ウェルビーイングは、幸福感などの心理的な指標と平均寿命などの客観的な指標から測ることができる。また、心理的ウェルビーイング(Psychological Well-being: PWB)は、人生全般にわたるポジティブな心理的機能を意味しており、抑うつ感や不安感を軽減する効果があると言われている。

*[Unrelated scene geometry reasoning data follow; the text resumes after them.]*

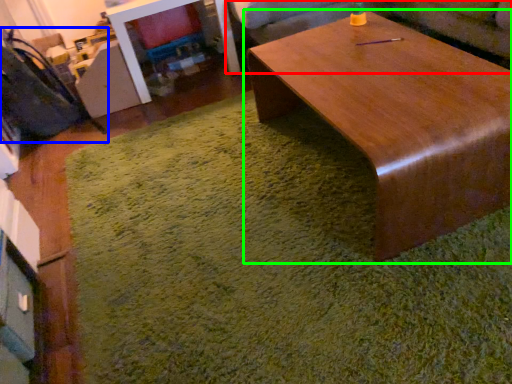
Question: Which object is the closest to the couch (highlighted by a red box)? Choose among these: swivel chair (highlighted by a blue box) or coffee table (highlighted by a green box).

Choices:
 (A) swivel chair
 (B) coffee table

Answer: (B)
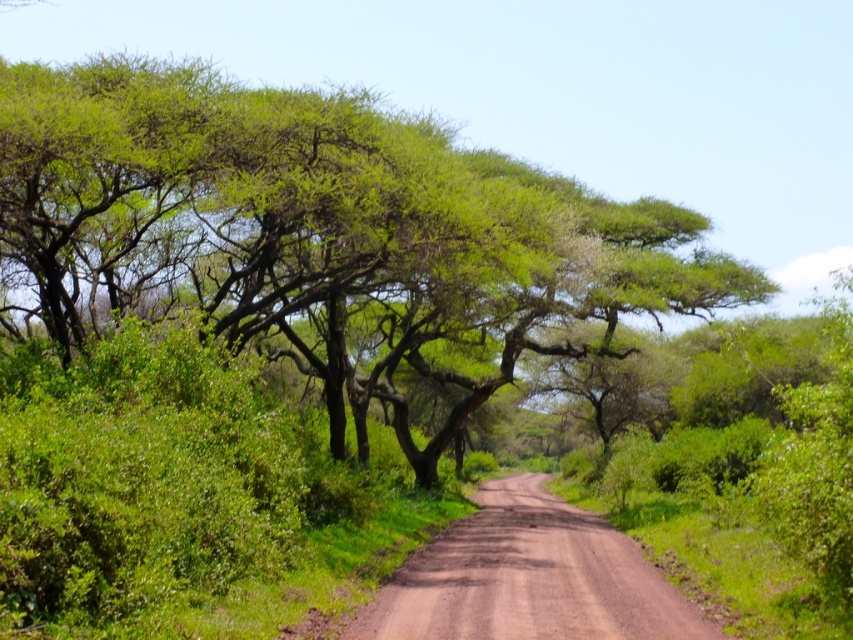
Question: Is green leafy tree at center positioned before brown dusty road at center?

Choices:
 (A) yes
 (B) no

Answer: (B)

Question: Which object is farther from the camera taking this photo?

Choices:
 (A) green leafy tree at center
 (B) brown dusty road at center

Answer: (A)

Question: Among these objects, which one is farthest from the camera?

Choices:
 (A) brown dusty road at center
 (B) green leafy tree at center

Answer: (B)

Question: Considering the relative positions of green leafy tree at center and brown dusty road at center in the image provided, where is green leafy tree at center located with respect to brown dusty road at center?

Choices:
 (A) above
 (B) below

Answer: (A)

Question: From the image, what is the correct spatial relationship of green leafy tree at center in relation to brown dusty road at center?

Choices:
 (A) above
 (B) below

Answer: (A)

Question: Which of the following is the farthest from the observer?

Choices:
 (A) green leafy tree at center
 (B) brown dusty road at center

Answer: (A)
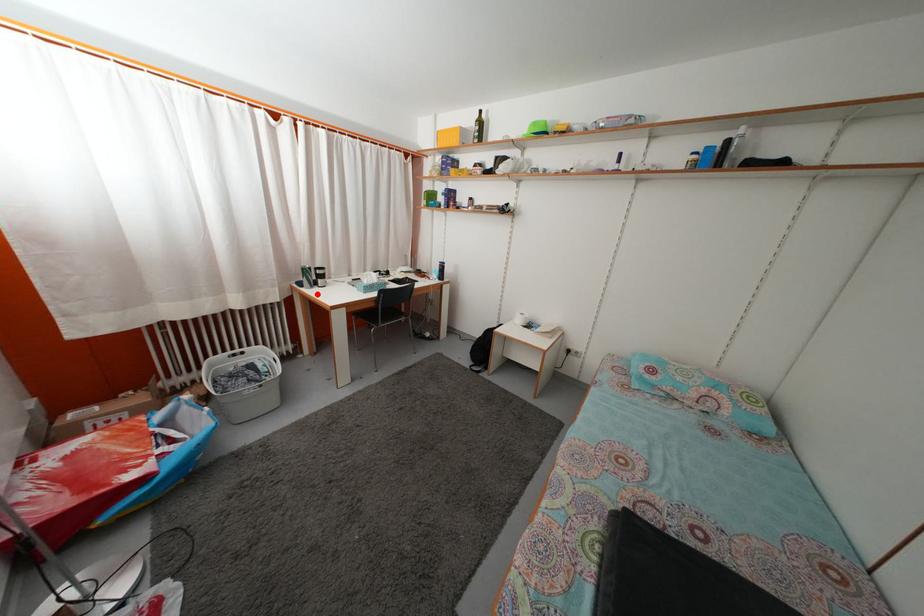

子どものPWBは、日々を生き生きと楽しく笑顔で過ごせていること(精神的健康度)や自分のすることに自信が持てて自分を好きでいられること(自尊感情)などから構成されている。そこで,今回のプロジェクトでは、幼児期のPWBに影響する要因のなかでも、とくに園や家庭でのあそび体験に注目して調査計画を立てた。

 

 

子どものPWBに関する縦断的研究を実施することの重要性


OECD(2021)は,効果的な子ども政策のために必要なPWB測定の改善ポイントとして以下の7点を挙げている。

 

1.子どもをまんなかに据えた調査であること

2.子どもの年齢や発達段階にセンシティブであること

3.子どもの視点を反映していること

4.現代の子ども期を反映していること

5.子どもの生活の安定性と変化の側面をとらえていること

6.不平等な状態をとらえること

7.多様なバックグラウンドを持つ子どもたち/支援が必要な状況にある子どもたちのニーズに応えられること

 

上記の提言を参照し、本プロジェクトでは、調査期間を6年間とし、子どもの年齢や発達段階にセンシティブな研究計画を立て、子どもの視点を反映した研究を実施していく方針である。

 

 

本調査のデザイン


2023年度から6年間の継続調査をスタートしている。

調査は年に1回、アンケート調査と子どもたちへのインタビュー調査、保育者へのアンケート調査の3つの情報に基づいて実施している。

 

<研究スケジュール>


毎年1回(秋頃)、各年齢クラスの保護者様宛に研究協力依頼。

 

調査イメージ(毎年1回,秋頃に調査を実施・最大6時点ご協力いただく縦断研究)2023年度に0歳児クラスに所属していた場合ご家庭の場合


 

<調査内容>


A.保護者対象調査:アンケートの実施(年1回)

物理的環境・養育態度・お子さんの様子(日常的な「あそび」体験や気質・性格など)について尋ねる質問項目から構成されたアンケートの実施。

 
B.子ども(4歳児クラス・5歳児クラス)対象調査:インタビューの実施(年1回)

日々の生活の中での「あそび」に関する質問を中心に,子どもたちが回答しやすいように絵や写真を用いる形式でインタビュー調査を実施。

 
C.保育者対象調査:アンケートの実施(年1回)

Bに回答した子どもを担当している保育者に対し、子どもの様子(主として「園でのあそび経験」)について尋ねる質問項目から構成されたアンケートの実施。

 


子どもインタビューの様子



あそび環境に関する調査資料の例


 

2023年度の研究成果報告状況


子ども期の心理的ウェルビーイングに関わる保育・養育環境に関する縦断的研究(1)-幼児期における自己有能感と遊び環境・就学準備性との関連-日本発達心理学会第35回大会(於:大阪国際交流センター,2023)

 

今後も心理学系の学術会議を中心に、毎年研究成果報告を行っていく予定である。